Last edited: Dec 19, 2011
2. Dec 19, 2011

dodo

Hi, Nick,
I have not read in detail your proof, but if you're already convinced than the figure $A_n$ (made of N squares) is entirely contained inside the larger circle, and entirely contains the smaller circle, then it should be clear to you the inequality in the book (just before your highlighting) that expresses the relationship between the areas of these three figures:$$\pi(\sqrt n - \sqrt 2)^2 < N < \pi(\sqrt n + \sqrt 2)^2$$
Starting from there, expand the squares to obtain$$\pi(n - 2\sqrt {2n} + 2) < N < \pi(n + 2\sqrt {2n} + 2)$$
and now distribute the $\pi$ along the parentheses,$$\pi n - 2\pi\sqrt {2n} + 2\pi < N < \pi n + 2\pi\sqrt {2n} + 2\pi$$
subtract $\pi n$ all through,$$-2\pi\sqrt {2n} + 2\pi < N - \pi n < 2\pi\sqrt {2n} + 2\pi$$
factor out the common $2\pi$,$$-2\pi(\sqrt {2n} - 1) < N - \pi n < 2\pi(\sqrt {2n} + 1)$$
and now, as $\sqrt {2n} + 1$ is a larger positive quantity than $\sqrt {2n} - 1$ whenever $n > 0$, you might have just as well said$$-2\pi(\sqrt {2n} + 1) < N - \pi n < 2\pi(\sqrt {2n} + 1)$$
which is equivalent to$$|N - \pi n| < 2\pi(\sqrt {2n} + 1)$$
So, as you see, it's just some algebra, an almost mechanical "operations on symbols", that take you from one inequality to the other.

Hope this helps!

3. Dec 19, 2011

Oh wow thanks Dodo!

But I got stuck on this part of your response...

How were you able to change $$-2\pi(\sqrt {2n} - 1)$$ to $$-2\pi(\sqrt {2n} + 1)$$ ?

Thanks again

4. Dec 19, 2011

Wizlem

$$-2\pi\sqrt {2n} - 2\pi < -2\pi\sqrt {2n} + 2\pi$$

and so

$$-2\pi(\sqrt {2n} + 1) < -2\pi(\sqrt {2n} - 1)$$

and you still know $$-2\pi(\sqrt {2n} + 1) < N - \pi n$$

5. Dec 19, 2011

dodo

Hi, Nick,
Wizlem gave you the details, above.
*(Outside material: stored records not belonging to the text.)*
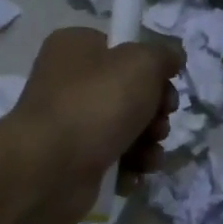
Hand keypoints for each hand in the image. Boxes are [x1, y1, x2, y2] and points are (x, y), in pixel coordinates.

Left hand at [3, 27, 180, 223]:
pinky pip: (115, 160)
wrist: (50, 168)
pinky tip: (132, 175)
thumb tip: (172, 57)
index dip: (152, 69)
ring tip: (148, 156)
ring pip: (128, 130)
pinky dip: (129, 168)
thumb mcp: (141, 63)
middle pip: (131, 93)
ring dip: (148, 144)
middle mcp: (70, 83)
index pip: (124, 50)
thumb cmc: (96, 104)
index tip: (167, 85)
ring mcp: (72, 124)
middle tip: (158, 125)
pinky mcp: (75, 161)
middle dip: (156, 113)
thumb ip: (164, 54)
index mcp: (76, 48)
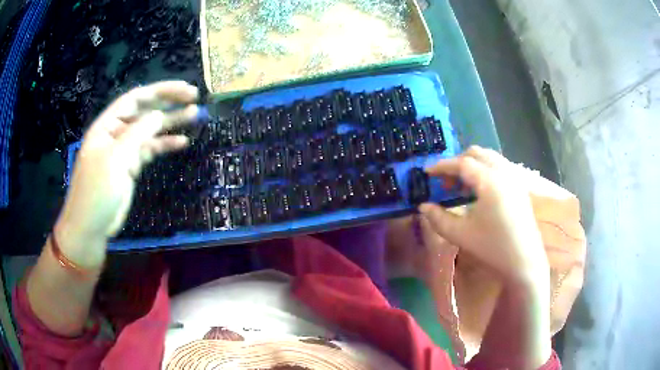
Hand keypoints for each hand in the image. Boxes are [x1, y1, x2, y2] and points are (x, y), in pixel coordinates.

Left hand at [55, 81, 199, 266]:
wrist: (91, 226)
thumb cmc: (96, 191)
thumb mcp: (115, 159)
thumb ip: (137, 134)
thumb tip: (159, 115)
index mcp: (108, 125)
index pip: (135, 98)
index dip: (159, 91)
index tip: (183, 90)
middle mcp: (117, 132)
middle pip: (145, 111)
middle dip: (168, 102)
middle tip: (193, 97)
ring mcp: (125, 150)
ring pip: (150, 130)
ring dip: (171, 123)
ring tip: (194, 115)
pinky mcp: (131, 166)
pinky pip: (150, 150)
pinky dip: (165, 145)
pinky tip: (181, 142)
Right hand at [418, 146, 547, 284]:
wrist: (524, 261)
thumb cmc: (493, 247)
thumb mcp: (461, 234)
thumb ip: (438, 218)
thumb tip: (423, 206)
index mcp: (490, 181)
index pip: (462, 163)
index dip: (442, 166)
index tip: (427, 173)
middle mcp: (504, 172)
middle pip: (477, 154)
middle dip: (458, 163)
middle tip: (446, 183)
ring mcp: (514, 178)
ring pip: (489, 158)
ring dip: (472, 165)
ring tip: (462, 187)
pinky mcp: (520, 186)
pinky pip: (500, 166)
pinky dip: (485, 170)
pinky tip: (481, 191)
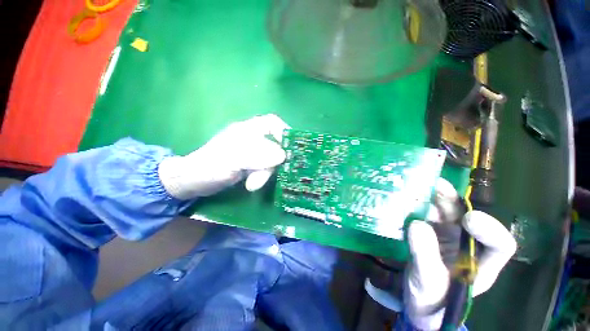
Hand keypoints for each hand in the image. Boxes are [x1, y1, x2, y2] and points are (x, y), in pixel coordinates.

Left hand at [158, 114, 289, 199]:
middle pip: (275, 144)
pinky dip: (262, 176)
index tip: (290, 149)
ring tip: (253, 184)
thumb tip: (283, 155)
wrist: (194, 181)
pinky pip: (265, 167)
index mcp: (247, 130)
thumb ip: (257, 155)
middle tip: (263, 176)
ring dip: (265, 172)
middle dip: (272, 162)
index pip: (272, 123)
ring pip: (271, 158)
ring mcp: (252, 152)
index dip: (284, 133)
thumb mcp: (233, 159)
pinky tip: (252, 184)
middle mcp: (252, 138)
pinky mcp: (251, 163)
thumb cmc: (209, 167)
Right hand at [404, 179, 516, 329]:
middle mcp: (468, 245)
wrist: (417, 302)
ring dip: (430, 199)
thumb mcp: (428, 282)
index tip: (468, 219)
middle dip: (451, 201)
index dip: (490, 228)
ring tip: (414, 186)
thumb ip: (425, 256)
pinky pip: (425, 215)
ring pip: (444, 212)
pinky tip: (404, 199)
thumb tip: (416, 224)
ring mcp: (447, 237)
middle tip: (433, 185)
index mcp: (481, 263)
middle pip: (465, 217)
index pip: (500, 244)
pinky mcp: (429, 233)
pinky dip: (416, 206)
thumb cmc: (430, 300)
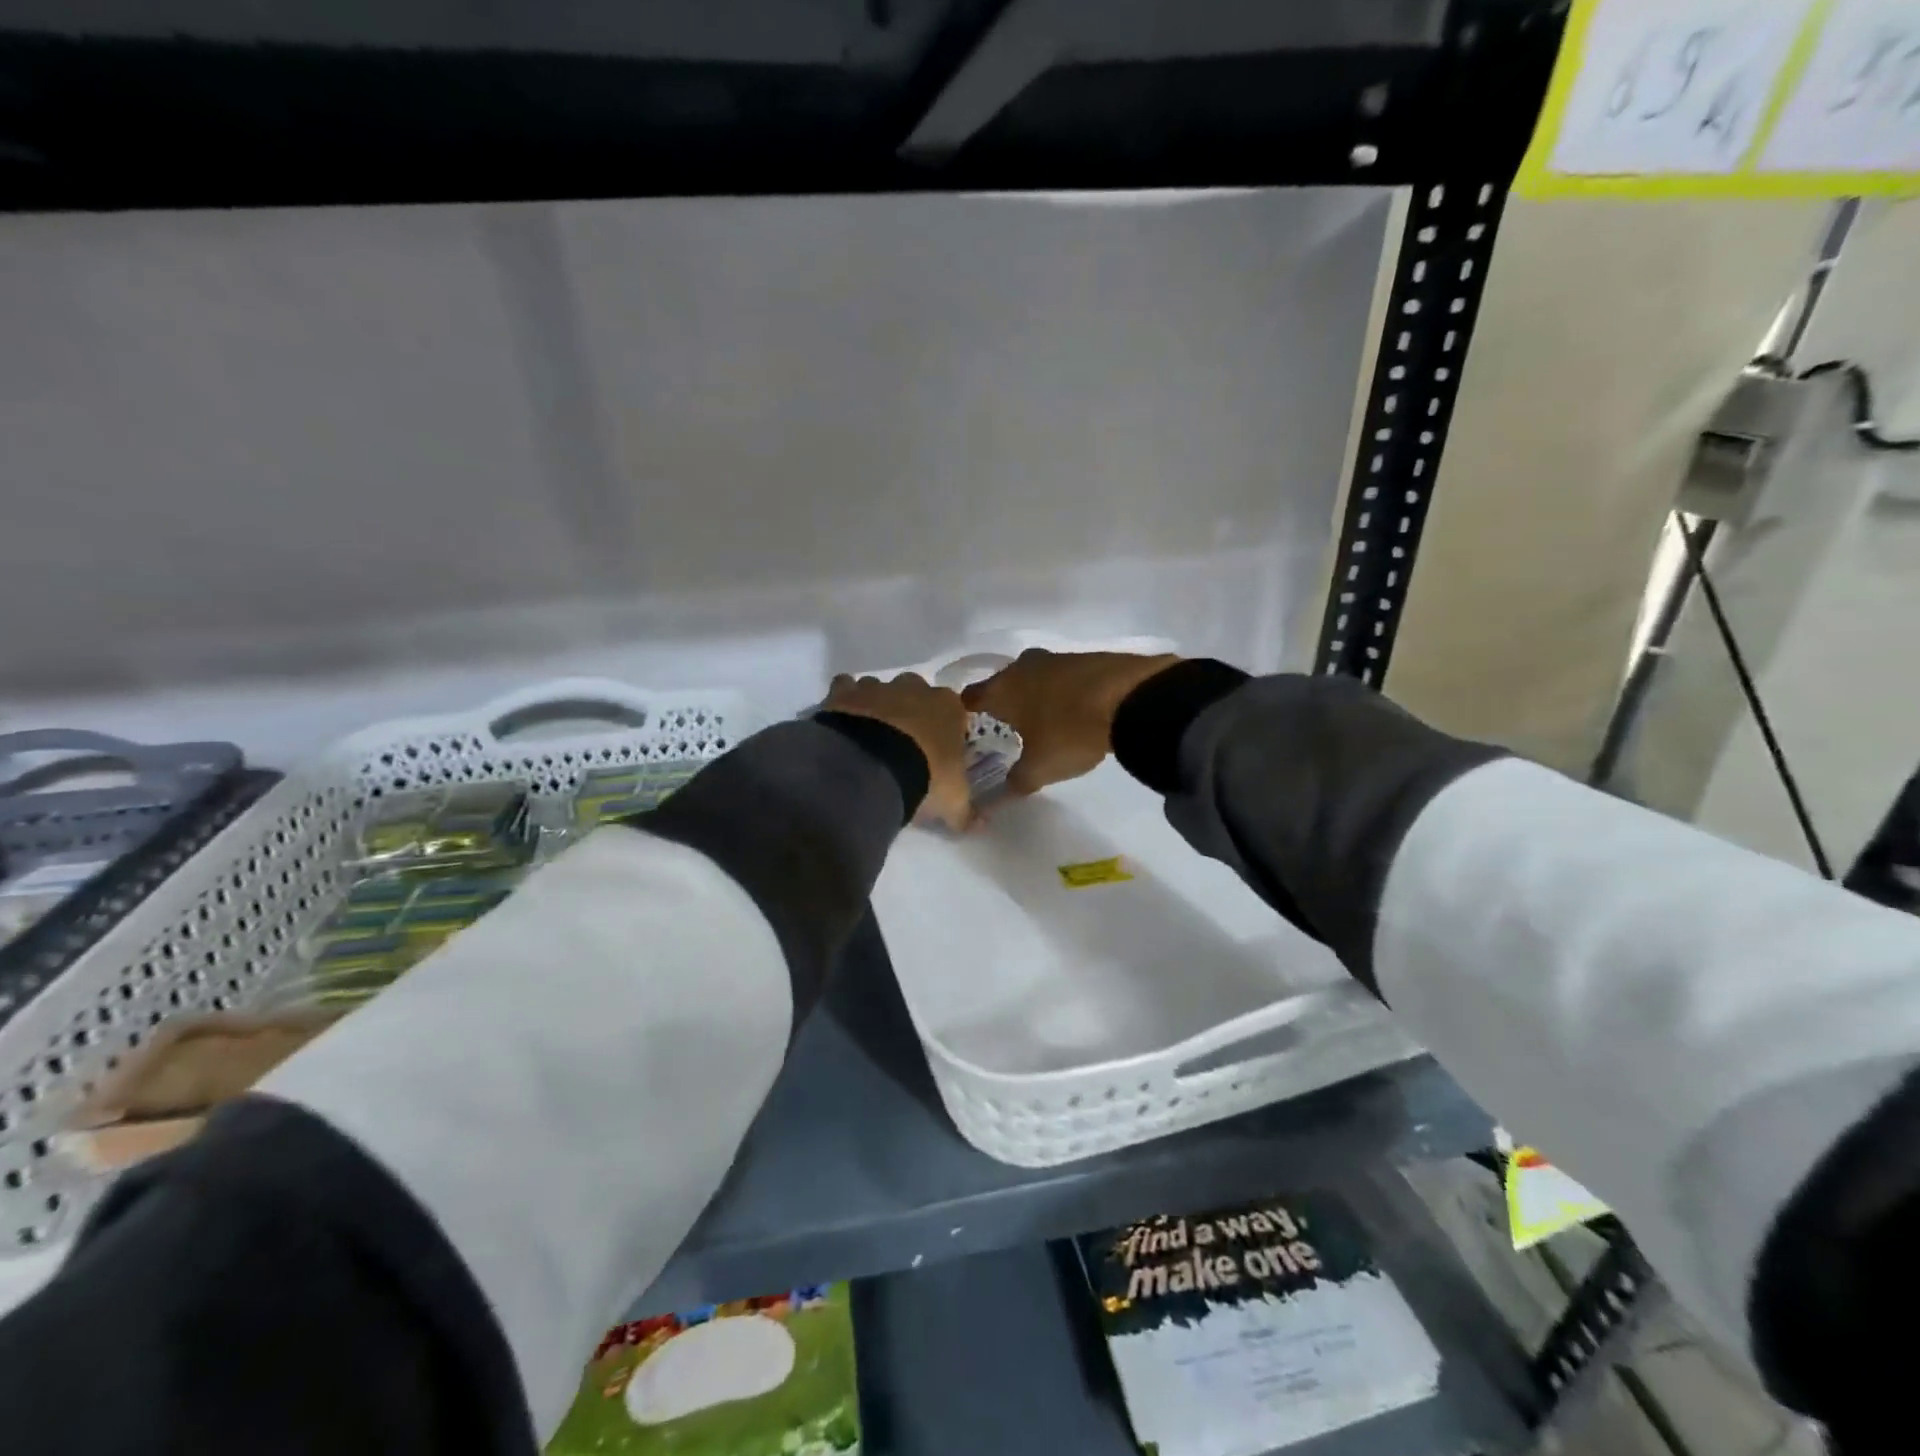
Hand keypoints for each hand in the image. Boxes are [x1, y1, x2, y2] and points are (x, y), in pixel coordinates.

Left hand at [822, 672, 973, 829]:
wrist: (871, 765)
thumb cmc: (925, 775)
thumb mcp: (952, 801)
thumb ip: (967, 812)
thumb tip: (981, 825)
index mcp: (949, 706)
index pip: (954, 713)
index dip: (945, 732)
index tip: (938, 753)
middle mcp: (916, 688)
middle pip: (916, 695)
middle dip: (911, 714)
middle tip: (903, 746)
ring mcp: (878, 686)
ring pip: (880, 691)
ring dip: (877, 708)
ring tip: (869, 740)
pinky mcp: (845, 691)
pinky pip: (845, 688)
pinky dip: (845, 702)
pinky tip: (843, 724)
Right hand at [962, 649, 1179, 795]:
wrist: (1132, 698)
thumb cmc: (1071, 732)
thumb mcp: (1040, 768)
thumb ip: (1016, 781)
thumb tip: (1000, 794)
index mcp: (1002, 689)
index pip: (970, 697)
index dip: (965, 714)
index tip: (969, 730)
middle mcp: (1023, 667)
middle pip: (1003, 683)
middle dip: (1004, 703)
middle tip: (1009, 728)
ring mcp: (1056, 658)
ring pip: (1035, 677)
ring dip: (1036, 695)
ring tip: (1044, 720)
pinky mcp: (1087, 657)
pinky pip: (1064, 676)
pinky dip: (1064, 691)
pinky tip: (1076, 709)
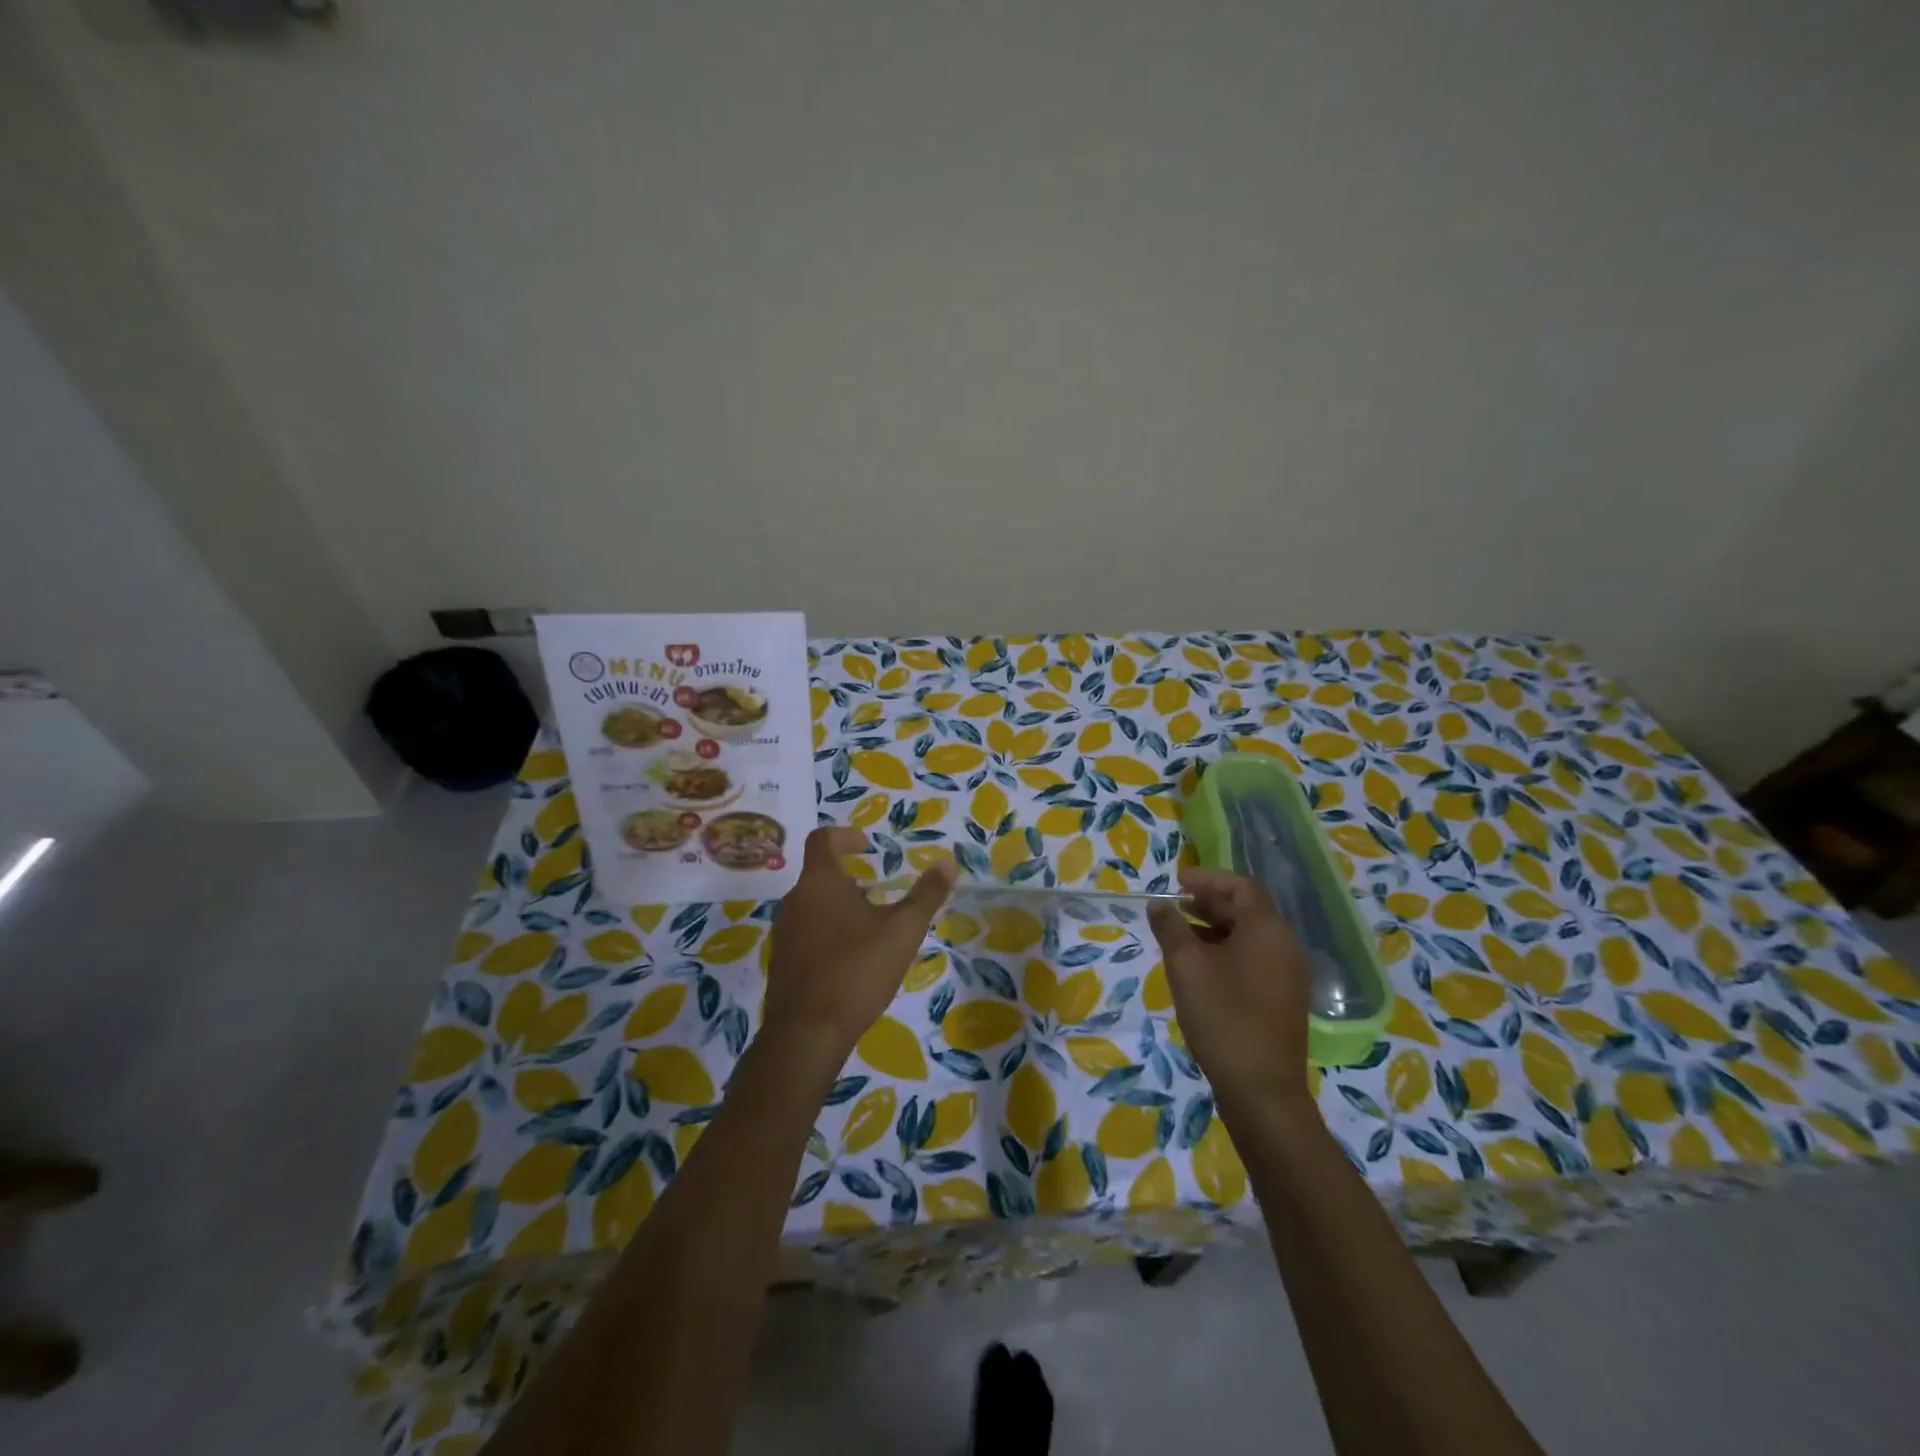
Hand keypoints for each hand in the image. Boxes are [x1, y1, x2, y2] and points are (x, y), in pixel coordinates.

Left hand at [762, 827, 954, 1061]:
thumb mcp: (903, 930)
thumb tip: (947, 863)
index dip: (846, 836)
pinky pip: (805, 934)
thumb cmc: (857, 970)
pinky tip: (850, 961)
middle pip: (819, 875)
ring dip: (839, 908)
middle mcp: (794, 901)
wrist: (806, 1033)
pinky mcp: (781, 963)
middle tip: (879, 894)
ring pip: (812, 906)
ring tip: (870, 929)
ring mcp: (783, 933)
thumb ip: (926, 895)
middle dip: (850, 879)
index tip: (867, 846)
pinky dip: (827, 934)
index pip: (823, 839)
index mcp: (820, 882)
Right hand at [1147, 867, 1313, 1109]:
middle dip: (1210, 902)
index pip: (1241, 886)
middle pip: (1248, 910)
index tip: (1177, 882)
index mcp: (1267, 929)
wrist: (1262, 1089)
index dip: (1209, 878)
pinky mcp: (1284, 1000)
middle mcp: (1286, 945)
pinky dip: (1228, 951)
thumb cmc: (1222, 1016)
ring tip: (1181, 935)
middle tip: (1176, 905)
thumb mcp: (1186, 966)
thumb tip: (1159, 904)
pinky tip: (1201, 968)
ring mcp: (1289, 975)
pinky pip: (1256, 959)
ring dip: (1216, 928)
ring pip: (1251, 936)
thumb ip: (1170, 927)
The general idea is that, for example, if you know that a number is between -5 and 6, you can also say that it is between -6 and 6... because the latter interval is larger and includes the former. Then, having chosen a symmetric interval, we can now say that our number is no greater than 6 in absolute value. The principle in your case is the same.